Phoenix Presence performance/scale testing, has anyone done it already?


Last year I’ve been writing a presence system that required capability of handling 500k concurrent clients with a few different features like: being able to subscribe to a user join/left events, track where the user currently is on the site and a few other things. In the team we chose Rust for solving it and because we didn’t have much time we went for an unorthodox design - we knew that Rust is fast enough to handle it without distributing it across multiple nodes, so we went with a “one server” approach. All of the people are connected to the same main server, if it fails, we always have a fallback and switch load balancer there. Reconnecting 500k users lasts about 20-30s, so if the node fails it means a bit of a downtime, but in practice it’s not a big issue - 500k is an upper limit and max on production so far was maybe 150-200k and also the service just works, it practically never goes down (like, there was no runtime exceptions so far). And there is a big advantage in my opinion: the code is extremely simple - it’s basically manipulating hashmaps on three threads, no network, no third party dependencies, no distributed computing problems, nothing. Also we know that this approach can handle at least a million connections, it’s possible that it may be more, we just didn’t test it that far. The obvious problem is that the system should definitely be distributed at some point, especially for much higher scale and the thundering herd problem.

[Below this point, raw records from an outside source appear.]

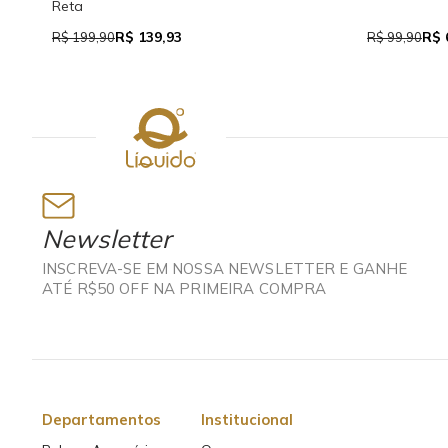
Reta
R$ 139,93
R$ 
R$ 199,90
R$ 99,90
Newsletter
INSCREVA-SE EM NOSSA NEWSLETTER E GANHE
ATÉ R$50 OFF NA PRIMEIRA COMPRA
Departamentos
Institucional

I wrote about this to give context of where I’m coming from. And in particular I’m interested into how easy or hard it might be to scale Phoenix Presence to handle millions of connections to not have to write a distributed algorithm myself.

Recently I’ve read about Phoenix’s presence system and I started wondering if there was any performance/scale testing of the feature? I remember reading about reaching 2 million websocket connections using Phoenix channels, but channels are quite a bit simpler and don’t require syncing between nodes. As far as I understand the Presence feature uses CRDTs to sync state between servers, ie. if you have N nodes, the state will be synced between all of them. This is an interesting design but I think there is a certain disadvantage to it. As each of the nodes need to eventually keep the entire state, adding new nodes will not make processing data on a single node faster, it will just distribute connections across more nodes.

A while ago I remember reading about how Discord stumbled upon a performance problem with immutable data structures in a similar scenario. Does Phoenix uses traditional immutable data structures?

And then, has anyone scale tested the Presence feature like channels were tested a few years ago? Hopefully with million+ connections and at least a few nodes. I’m really curious about the results.


I did a bit of testing when I was writing PushEx. We didn’t have the need for 500k clients, but in the high 10s of thousands.

A few recommendations based on that:

  • Presence ran into issues when I had large topics (500+ clients). It would time-out on the track call. I was able to switch to Tracker and get it a bit higher (maybe 1000-2000 clients). Ultimately, I decided to remove tracking large topics and just assumed they had connected clients. It depends on your use case
  • Use Tracker if you don’t need to broadcast the diff to every client. You will get better performance because you’re doing less work. You can still send out the diffs manually as needed.
  • Tracker was generally well-behaved for smaller topics (< 50 clients). So the performance characteristics are going to vary wildly based on your topic configuration

Folks are running 100-200k concurrent presences in production, but beyond that you will likely go CPU bound on CRDT merges. There is a large optimization we can make here where we don’t have to observe removes, but I haven’t had the time to prioritize the work. Hope that helps!